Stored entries
※

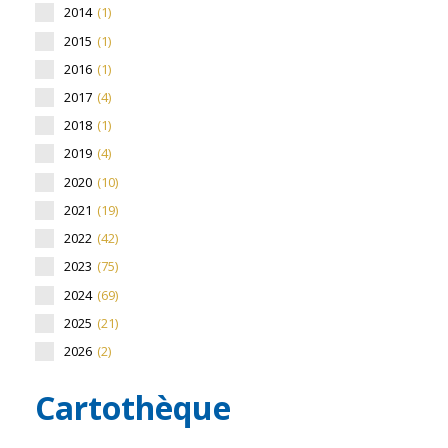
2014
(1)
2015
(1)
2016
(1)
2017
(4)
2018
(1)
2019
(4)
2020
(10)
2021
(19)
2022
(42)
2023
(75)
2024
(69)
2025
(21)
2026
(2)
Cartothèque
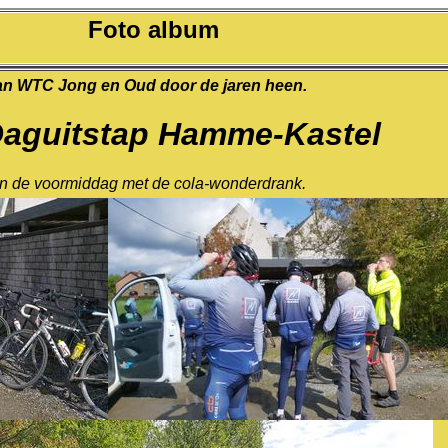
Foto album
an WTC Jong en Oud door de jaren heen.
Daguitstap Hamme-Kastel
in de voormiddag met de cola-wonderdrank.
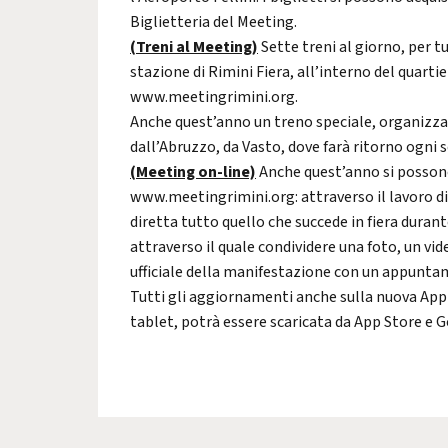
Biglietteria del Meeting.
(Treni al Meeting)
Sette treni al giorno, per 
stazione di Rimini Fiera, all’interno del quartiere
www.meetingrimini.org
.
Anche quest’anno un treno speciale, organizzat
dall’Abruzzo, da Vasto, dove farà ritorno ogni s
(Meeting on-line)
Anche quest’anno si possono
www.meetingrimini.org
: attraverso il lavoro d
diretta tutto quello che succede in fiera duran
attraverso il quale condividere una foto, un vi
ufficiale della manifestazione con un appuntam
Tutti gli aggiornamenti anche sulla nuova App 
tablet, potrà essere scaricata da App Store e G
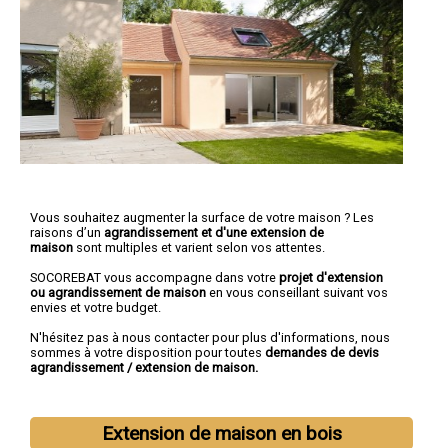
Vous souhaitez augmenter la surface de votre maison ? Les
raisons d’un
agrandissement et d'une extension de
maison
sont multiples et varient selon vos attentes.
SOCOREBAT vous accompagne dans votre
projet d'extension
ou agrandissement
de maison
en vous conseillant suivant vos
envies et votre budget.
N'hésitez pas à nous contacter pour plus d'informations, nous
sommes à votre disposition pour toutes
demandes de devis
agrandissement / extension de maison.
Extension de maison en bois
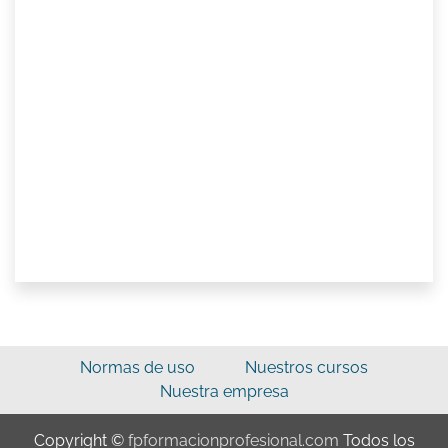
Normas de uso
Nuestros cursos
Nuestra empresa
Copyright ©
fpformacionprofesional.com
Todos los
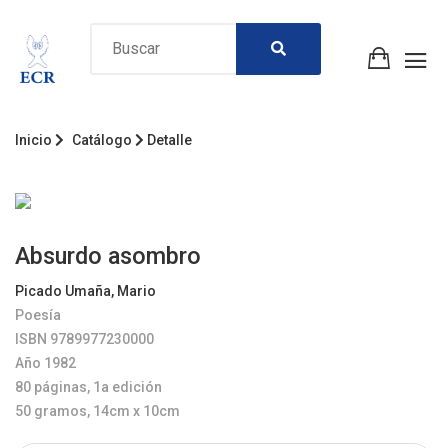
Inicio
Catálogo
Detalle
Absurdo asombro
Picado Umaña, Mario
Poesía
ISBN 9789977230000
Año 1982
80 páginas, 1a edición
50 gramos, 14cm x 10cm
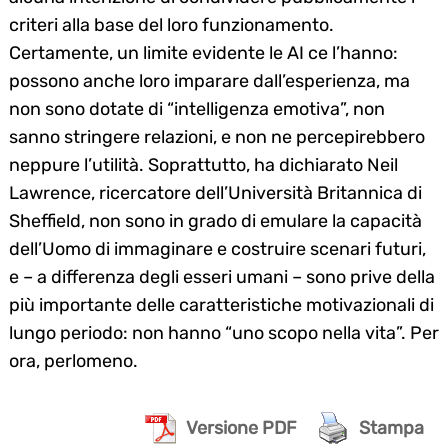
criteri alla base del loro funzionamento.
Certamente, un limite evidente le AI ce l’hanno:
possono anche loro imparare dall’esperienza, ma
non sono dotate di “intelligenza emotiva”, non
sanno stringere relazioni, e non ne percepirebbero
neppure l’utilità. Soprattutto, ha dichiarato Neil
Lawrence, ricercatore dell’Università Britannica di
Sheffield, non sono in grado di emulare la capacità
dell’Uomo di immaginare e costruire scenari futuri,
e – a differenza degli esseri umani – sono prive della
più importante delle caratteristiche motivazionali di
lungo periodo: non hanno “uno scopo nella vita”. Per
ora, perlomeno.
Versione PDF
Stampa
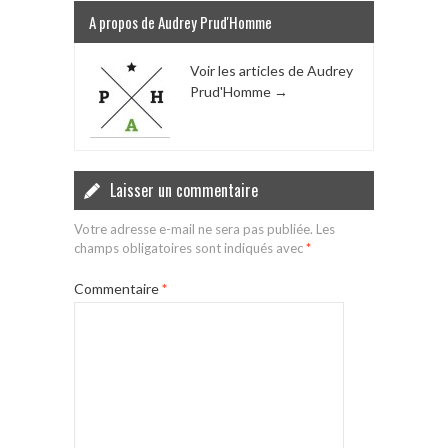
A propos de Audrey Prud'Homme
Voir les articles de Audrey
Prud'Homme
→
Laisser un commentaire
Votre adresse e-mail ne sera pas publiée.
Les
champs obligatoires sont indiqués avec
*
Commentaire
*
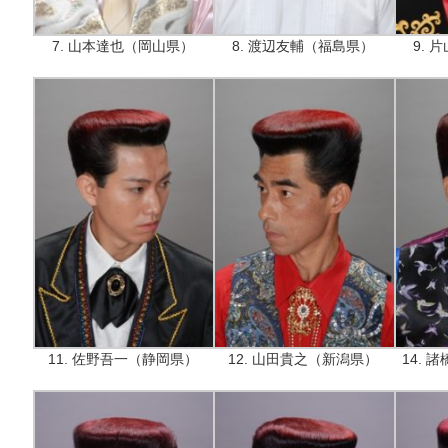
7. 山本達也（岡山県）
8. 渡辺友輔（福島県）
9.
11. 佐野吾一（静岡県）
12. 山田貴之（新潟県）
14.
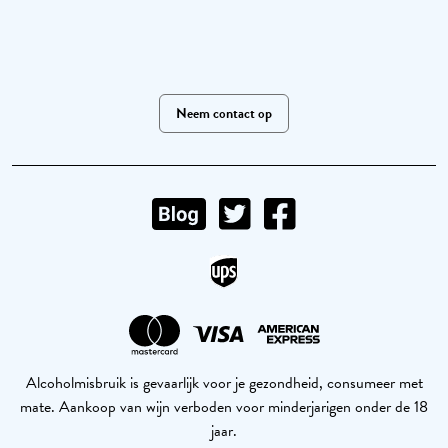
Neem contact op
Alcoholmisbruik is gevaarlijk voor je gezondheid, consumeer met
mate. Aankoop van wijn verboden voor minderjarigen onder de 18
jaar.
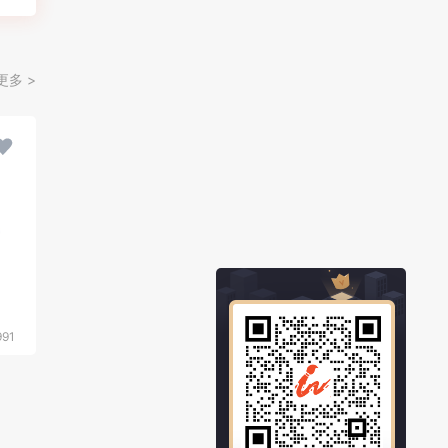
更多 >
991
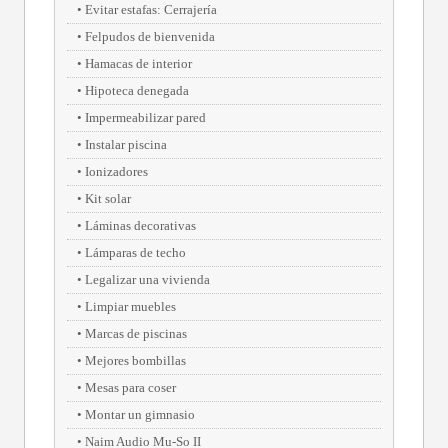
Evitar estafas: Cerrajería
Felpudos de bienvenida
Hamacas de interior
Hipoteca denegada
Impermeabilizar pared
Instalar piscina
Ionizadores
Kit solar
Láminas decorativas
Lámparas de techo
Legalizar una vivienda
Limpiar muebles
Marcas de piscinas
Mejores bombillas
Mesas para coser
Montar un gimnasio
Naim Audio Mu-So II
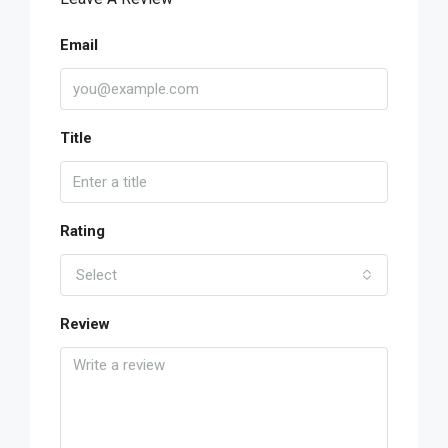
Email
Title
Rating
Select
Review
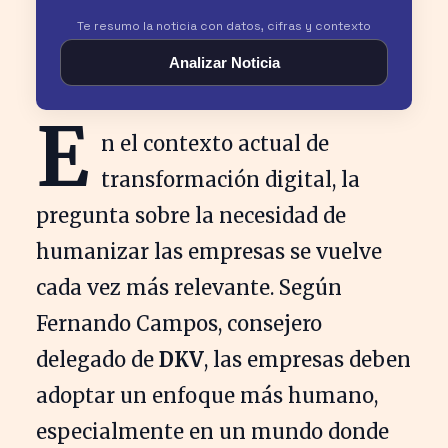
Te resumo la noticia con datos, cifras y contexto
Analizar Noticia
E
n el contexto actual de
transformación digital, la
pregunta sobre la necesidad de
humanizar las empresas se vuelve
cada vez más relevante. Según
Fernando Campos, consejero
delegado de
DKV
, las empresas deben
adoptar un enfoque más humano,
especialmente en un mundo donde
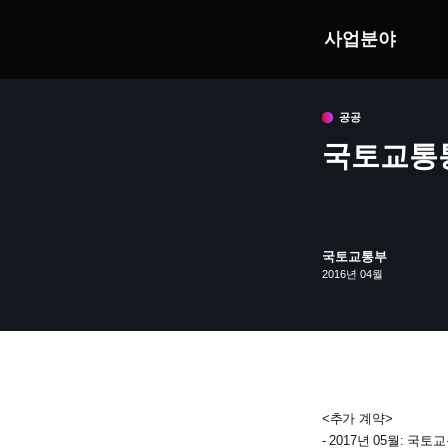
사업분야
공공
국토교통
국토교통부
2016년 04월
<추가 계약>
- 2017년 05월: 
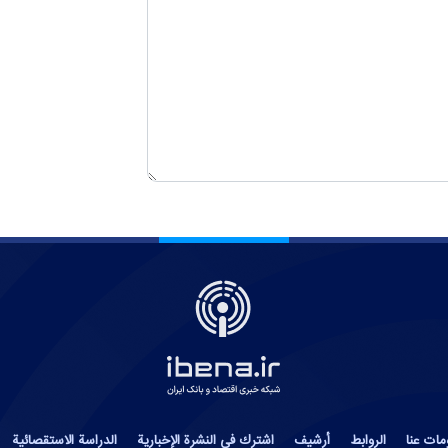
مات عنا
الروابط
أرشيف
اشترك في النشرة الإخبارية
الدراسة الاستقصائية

※

Work to be completed: Set down every entry exactly; omit the pictures.

Task response:
2014
(1)
2015
(1)
2016
(1)
2017
(4)
2018
(1)
2019
(4)
2020
(10)
2021
(19)
2022
(42)
2023
(75)
2024
(69)
2025
(21)
2026
(2)
Cartothèque
Foto album
an WTC Jong en Oud door de jaren heen.
Daguitstap Hamme-Kastel
in de voormiddag met de cola-wonderdrank.
Biglietteria del Meeting.
(Treni al Meeting)
Sette treni al giorno, per 
stazione di Rimini Fiera, all’interno del quartiere
www.meetingrimini.org
.
Anche quest’anno un treno speciale, organizzat
dall’Abruzzo, da Vasto, dove farà ritorno ogni s
(Meeting on-line)
Anche quest’anno si possono
www.meetingrimini.org
: attraverso il lavoro d
diretta tutto quello che succede in fiera duran
attraverso il quale condividere una foto, un vi
ufficiale della manifestazione con un appuntam
Tutti gli aggiornamenti anche sulla nuova App 
tablet, potrà essere scaricata da App Store e G
Vous souhaitez augmenter la surface de votre maison ? Les
raisons d’un
agrandissement et d'une extension de
maison
sont multiples et varient selon vos attentes.
SOCOREBAT vous accompagne dans votre
projet d'extension
ou agrandissement
de maison
en vous conseillant suivant vos
envies et votre budget.
N'hésitez pas à nous contacter pour plus d'informations, nous
sommes à votre disposition pour toutes
demandes de devis
agrandissement / extension de maison.
Extension de maison en bois
Normas de uso
Nuestros cursos
Nuestra empresa
Copyright ©
fpformacionprofesional.com
Todos los
Inicio
Catálogo
Detalle
Absurdo asombro
Picado Umaña, Mario
Poesía
ISBN 9789977230000
Año 1982
80 páginas, 1a edición
50 gramos, 14cm x 10cm
criteri alla base del loro funzionamento.
Certamente, un limite evidente le AI ce l’hanno:
possono anche loro imparare dall’esperienza, ma
non sono dotate di “intelligenza emotiva”, non
sanno stringere relazioni, e non ne percepirebbero
neppure l’utilità. Soprattutto, ha dichiarato Neil
Lawrence, ricercatore dell’Università Britannica di
Sheffield, non sono in grado di emulare la capacità
dell’Uomo di immaginare e costruire scenari futuri,
e – a differenza degli esseri umani – sono prive della
più importante delle caratteristiche motivazionali di
lungo periodo: non hanno “uno scopo nella vita”. Per
ora, perlomeno.
Versione PDF
Stampa
A propos de Audrey Prud'Homme
Voir les articles de Audrey
Prud'Homme
→
Laisser un commentaire
Votre adresse e-mail ne sera pas publiée.
Les
champs obligatoires sont indiqués avec
*
Commentaire
*
7. 山本達也（岡山県）
8. 渡辺友輔（福島県）
9.
11. 佐野吾一（静岡県）
12. 山田貴之（新潟県）
14.
Neem contact op
Alcoholmisbruik is gevaarlijk voor je gezondheid, consumeer met
mate. Aankoop van wijn verboden voor minderjarigen onder de 18
jaar.
更多 >
991
Evitar estafas: Cerrajería
Felpudos de bienvenida
Hamacas de interior
Hipoteca denegada
Impermeabilizar pared
Instalar piscina
Ionizadores
Kit solar
Láminas decorativas
Lámparas de techo
Legalizar una vivienda
Limpiar muebles
Marcas de piscinas
Mejores bombillas
Mesas para coser
Montar un gimnasio
Naim Audio Mu-So II
Email
Title
Rating
Select
Review
Te resumo la noticia con datos, cifras y contexto
Analizar Noticia
E
n el contexto actual de
transformación digital, la
pregunta sobre la necesidad de
humanizar las empresas se vuelve
cada vez más relevante. Según
Fernando Campos, consejero
delegado de
DKV
, las empresas deben
adoptar un enfoque más humano,
especialmente en un mundo donde
사업분야
공공
국토교통
국토교통부
2016년 04월
<추가 계약>
- 2017년 05월: 
مات عنا
الروابط
أرشيف
اشترك في النشرة الإخبارية
الدراسة الاستقصائية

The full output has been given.